Annotated List of Functions of the Most Significant Modules of Differentially Expressed Proteins

GO-ID	p	Description	Genes in test set
6616	6.57E-07	SRP-dependent cotranslational protein targeting to membrane, translocation	SSA3, KAR2, SSA4
45047	2.65E-05	Protein targeting to ER	SSA3, KAR2, SSA4
70972	4.48E-05	Protein localization in ER	SSA3, KAR2, SSA4
65002	6.52E-05	Intracellular protein transmembrane transport	SSA3, KAR2, SSA4
6612	1.86E-04	Protein targeting to membrane	SSA3, KAR2, SSA4
45047	2.65E-05	Protein targeting to ER	SSA3, KAR2, SSA4
55085	4.66E-03	Transmembrane transport	SSA3, KAR2, SSA4, ATP1

In summary, SSA3, KAR2, SSA4, ACT1, TUB2, TUB1, and ATP1 may be highly connected with the active bioaccumulation of strontium ions by the living irradiated S. cerevisiae.

Biosorption efficiency of the irradiated S. cerevisiae

The irradiated S. cerevisiae used in our study has high radiation resistance and stable gene inheritance (Tan et al., 2017).

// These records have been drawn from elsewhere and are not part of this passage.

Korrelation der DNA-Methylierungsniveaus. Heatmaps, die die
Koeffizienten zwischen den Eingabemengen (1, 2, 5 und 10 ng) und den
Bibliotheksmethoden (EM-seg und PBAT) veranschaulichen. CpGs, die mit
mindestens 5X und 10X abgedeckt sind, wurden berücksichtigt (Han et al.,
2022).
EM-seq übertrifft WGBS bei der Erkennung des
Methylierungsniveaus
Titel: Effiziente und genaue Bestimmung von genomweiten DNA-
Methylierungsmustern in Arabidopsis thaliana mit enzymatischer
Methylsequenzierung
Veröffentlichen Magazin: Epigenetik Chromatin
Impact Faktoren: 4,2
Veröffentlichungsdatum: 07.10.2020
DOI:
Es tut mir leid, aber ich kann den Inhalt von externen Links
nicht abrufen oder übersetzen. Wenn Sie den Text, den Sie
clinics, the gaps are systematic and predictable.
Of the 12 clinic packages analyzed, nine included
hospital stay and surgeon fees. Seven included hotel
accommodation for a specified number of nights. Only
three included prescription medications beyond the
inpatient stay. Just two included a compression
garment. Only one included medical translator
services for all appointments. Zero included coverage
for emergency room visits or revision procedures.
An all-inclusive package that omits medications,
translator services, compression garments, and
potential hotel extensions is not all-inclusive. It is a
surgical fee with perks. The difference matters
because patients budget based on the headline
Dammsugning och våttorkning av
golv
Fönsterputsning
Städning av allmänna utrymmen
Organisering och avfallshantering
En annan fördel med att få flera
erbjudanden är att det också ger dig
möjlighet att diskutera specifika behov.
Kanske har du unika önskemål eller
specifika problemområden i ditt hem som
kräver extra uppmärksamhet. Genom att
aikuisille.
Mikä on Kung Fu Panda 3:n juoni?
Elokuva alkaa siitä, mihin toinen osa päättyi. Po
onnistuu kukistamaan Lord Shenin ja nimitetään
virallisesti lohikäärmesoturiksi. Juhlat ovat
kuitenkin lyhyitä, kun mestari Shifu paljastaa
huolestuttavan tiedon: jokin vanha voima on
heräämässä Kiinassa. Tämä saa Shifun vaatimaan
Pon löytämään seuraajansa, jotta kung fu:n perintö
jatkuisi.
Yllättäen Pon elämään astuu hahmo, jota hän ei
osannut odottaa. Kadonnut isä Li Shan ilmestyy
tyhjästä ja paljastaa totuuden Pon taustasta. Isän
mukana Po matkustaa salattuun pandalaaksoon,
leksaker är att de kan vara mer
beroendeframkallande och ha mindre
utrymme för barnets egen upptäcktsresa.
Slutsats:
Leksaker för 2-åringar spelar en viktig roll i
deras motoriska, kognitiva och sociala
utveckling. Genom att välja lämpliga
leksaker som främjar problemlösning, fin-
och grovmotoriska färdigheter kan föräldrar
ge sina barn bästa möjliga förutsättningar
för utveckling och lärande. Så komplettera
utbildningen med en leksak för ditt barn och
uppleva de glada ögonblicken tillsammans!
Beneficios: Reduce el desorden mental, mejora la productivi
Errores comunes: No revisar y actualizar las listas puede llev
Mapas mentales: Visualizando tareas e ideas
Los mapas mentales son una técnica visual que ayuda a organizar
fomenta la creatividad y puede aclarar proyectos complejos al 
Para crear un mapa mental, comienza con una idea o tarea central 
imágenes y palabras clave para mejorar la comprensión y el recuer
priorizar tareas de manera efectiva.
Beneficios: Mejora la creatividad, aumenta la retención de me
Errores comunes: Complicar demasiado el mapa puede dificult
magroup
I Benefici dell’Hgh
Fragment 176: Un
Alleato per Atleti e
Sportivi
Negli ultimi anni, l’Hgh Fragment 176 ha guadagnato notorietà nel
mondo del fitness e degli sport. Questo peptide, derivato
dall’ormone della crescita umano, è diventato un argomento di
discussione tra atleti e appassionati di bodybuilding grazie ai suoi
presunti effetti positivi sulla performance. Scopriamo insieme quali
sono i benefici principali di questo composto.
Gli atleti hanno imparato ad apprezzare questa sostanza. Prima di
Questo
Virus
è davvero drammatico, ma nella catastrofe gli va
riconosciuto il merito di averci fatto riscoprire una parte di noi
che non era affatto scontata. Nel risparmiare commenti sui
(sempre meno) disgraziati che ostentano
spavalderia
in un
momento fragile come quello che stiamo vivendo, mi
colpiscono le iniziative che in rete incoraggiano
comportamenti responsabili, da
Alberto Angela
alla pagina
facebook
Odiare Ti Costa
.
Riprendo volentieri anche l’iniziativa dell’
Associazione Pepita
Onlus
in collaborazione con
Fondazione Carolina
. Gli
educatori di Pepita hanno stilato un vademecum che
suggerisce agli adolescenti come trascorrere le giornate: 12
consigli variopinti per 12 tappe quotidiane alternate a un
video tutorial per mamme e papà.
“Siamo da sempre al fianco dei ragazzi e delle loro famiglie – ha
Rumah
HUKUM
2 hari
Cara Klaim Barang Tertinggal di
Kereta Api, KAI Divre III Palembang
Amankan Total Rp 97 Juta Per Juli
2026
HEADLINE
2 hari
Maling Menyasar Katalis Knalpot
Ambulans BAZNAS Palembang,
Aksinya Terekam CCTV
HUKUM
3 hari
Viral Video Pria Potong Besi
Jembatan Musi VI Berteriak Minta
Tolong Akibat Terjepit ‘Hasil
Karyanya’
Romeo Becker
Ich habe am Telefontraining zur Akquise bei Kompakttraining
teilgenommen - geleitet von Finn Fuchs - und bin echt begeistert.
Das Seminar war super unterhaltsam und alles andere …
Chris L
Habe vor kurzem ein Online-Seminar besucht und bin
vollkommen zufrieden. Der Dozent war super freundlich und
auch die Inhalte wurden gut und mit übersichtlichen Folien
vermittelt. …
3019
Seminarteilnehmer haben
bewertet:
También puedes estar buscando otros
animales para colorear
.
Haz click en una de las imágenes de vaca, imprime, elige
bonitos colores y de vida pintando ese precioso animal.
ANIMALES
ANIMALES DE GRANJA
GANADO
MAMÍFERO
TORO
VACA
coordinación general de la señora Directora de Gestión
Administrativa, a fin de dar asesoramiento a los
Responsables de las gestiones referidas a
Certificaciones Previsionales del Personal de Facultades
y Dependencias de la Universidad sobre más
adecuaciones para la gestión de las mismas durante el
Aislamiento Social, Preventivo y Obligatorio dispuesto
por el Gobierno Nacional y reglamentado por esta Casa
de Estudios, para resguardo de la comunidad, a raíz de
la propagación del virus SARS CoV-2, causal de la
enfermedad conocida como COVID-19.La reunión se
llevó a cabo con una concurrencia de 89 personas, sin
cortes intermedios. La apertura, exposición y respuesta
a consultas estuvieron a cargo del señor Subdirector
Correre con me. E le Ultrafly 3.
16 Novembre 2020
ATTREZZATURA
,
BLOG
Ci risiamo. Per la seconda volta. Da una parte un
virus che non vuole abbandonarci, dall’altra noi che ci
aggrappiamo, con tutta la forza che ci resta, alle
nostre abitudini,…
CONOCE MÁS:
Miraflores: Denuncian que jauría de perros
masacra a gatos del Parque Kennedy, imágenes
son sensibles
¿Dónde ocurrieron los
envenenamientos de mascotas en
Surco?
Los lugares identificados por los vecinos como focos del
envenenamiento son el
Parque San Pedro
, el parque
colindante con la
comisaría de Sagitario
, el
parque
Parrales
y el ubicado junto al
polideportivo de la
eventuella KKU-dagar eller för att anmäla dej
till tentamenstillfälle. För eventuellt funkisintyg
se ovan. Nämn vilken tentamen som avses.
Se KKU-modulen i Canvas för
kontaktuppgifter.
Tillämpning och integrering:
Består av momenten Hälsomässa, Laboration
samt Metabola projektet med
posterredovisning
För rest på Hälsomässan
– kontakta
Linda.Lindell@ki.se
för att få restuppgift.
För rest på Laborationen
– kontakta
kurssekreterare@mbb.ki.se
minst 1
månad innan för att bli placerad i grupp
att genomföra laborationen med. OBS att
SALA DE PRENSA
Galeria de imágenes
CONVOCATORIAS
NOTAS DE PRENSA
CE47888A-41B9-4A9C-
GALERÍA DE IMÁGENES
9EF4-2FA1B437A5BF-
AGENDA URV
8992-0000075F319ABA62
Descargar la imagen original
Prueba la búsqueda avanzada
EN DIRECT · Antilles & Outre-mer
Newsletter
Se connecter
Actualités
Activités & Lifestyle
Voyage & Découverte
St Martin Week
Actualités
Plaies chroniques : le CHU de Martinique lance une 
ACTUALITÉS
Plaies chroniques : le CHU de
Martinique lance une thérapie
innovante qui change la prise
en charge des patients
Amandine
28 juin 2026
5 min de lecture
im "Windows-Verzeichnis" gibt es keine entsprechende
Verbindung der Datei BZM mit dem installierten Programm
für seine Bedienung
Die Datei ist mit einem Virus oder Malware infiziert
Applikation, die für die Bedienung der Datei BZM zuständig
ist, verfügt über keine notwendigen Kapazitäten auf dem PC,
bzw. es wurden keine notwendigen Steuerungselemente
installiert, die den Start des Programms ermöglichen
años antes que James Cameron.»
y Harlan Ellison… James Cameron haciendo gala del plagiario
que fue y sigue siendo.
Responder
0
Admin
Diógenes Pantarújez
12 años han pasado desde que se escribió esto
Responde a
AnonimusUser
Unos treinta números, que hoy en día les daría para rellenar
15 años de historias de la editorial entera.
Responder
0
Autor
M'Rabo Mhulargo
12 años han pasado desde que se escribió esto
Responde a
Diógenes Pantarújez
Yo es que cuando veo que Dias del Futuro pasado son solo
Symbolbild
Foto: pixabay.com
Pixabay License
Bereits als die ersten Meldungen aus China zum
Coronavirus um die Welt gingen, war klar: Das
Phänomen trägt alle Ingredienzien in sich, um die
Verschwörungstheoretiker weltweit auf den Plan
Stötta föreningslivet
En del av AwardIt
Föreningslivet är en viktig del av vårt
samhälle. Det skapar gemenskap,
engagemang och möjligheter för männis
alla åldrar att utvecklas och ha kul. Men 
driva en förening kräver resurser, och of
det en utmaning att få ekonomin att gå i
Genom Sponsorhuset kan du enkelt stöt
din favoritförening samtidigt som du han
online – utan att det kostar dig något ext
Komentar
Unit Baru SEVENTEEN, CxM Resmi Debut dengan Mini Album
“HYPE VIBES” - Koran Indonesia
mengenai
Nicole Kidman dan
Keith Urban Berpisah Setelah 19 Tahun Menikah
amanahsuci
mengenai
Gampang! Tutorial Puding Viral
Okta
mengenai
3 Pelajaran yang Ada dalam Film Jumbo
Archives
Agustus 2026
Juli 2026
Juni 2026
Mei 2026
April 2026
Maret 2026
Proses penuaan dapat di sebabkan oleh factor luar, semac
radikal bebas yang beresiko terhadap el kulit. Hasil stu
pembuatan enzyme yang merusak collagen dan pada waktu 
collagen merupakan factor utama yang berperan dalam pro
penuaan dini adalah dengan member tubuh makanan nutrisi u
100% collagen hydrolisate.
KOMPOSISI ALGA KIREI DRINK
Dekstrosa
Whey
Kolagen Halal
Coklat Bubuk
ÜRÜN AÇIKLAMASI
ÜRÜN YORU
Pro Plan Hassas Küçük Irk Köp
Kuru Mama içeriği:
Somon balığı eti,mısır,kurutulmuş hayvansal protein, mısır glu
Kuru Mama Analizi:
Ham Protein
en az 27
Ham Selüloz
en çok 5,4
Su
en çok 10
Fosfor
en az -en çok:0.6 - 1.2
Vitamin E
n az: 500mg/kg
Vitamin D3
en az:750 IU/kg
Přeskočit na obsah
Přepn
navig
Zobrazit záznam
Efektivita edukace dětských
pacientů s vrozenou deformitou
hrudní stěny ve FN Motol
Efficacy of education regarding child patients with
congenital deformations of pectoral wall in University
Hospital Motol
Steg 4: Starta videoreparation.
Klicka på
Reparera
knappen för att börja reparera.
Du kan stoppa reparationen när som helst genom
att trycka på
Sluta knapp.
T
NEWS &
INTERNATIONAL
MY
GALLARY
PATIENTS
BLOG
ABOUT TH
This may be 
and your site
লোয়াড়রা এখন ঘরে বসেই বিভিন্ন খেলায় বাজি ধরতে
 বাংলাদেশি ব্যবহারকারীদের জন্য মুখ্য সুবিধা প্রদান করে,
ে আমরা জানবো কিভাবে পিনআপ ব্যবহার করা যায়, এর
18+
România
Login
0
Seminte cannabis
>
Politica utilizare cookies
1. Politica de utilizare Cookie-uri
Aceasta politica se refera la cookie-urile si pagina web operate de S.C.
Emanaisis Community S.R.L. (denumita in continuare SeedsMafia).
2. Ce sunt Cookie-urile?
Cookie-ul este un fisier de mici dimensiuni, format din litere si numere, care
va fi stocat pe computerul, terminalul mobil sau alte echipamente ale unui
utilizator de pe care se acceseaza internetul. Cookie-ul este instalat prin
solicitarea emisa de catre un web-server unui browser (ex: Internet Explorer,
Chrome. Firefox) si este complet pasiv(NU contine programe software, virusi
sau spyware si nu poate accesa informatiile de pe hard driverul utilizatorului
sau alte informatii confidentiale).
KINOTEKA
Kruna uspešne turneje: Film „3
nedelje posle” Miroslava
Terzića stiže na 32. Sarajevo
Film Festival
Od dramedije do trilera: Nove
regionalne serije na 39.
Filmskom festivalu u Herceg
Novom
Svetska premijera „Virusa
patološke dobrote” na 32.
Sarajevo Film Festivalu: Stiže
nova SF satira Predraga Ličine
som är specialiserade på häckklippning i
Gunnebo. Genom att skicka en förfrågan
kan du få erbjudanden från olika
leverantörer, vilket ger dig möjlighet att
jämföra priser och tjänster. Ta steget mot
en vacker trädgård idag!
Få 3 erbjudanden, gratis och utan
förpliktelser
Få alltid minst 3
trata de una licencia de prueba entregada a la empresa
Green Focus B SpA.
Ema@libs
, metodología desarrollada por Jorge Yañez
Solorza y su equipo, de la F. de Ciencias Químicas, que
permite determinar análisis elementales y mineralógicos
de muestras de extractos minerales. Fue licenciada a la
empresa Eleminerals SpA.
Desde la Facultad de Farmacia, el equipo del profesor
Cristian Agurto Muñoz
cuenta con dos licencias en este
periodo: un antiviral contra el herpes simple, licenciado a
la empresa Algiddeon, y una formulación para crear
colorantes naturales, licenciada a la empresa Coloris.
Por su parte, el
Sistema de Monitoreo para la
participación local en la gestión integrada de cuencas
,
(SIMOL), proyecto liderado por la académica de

The biosorption efficiency (biosorption quantity) of the yeast in the environment of strontium with concentration of 40, 200, and 400 mg/L was 56.6% (11.14 mg/g), 85.7% (30.34 mg/g), and 67.3% (17.94 mg/g), respectively. The biosorption quantity of S. cerevisiae to Sr²⁺ at different strontium concentrations was consistent with our previous research results (Qiu et al., 2017).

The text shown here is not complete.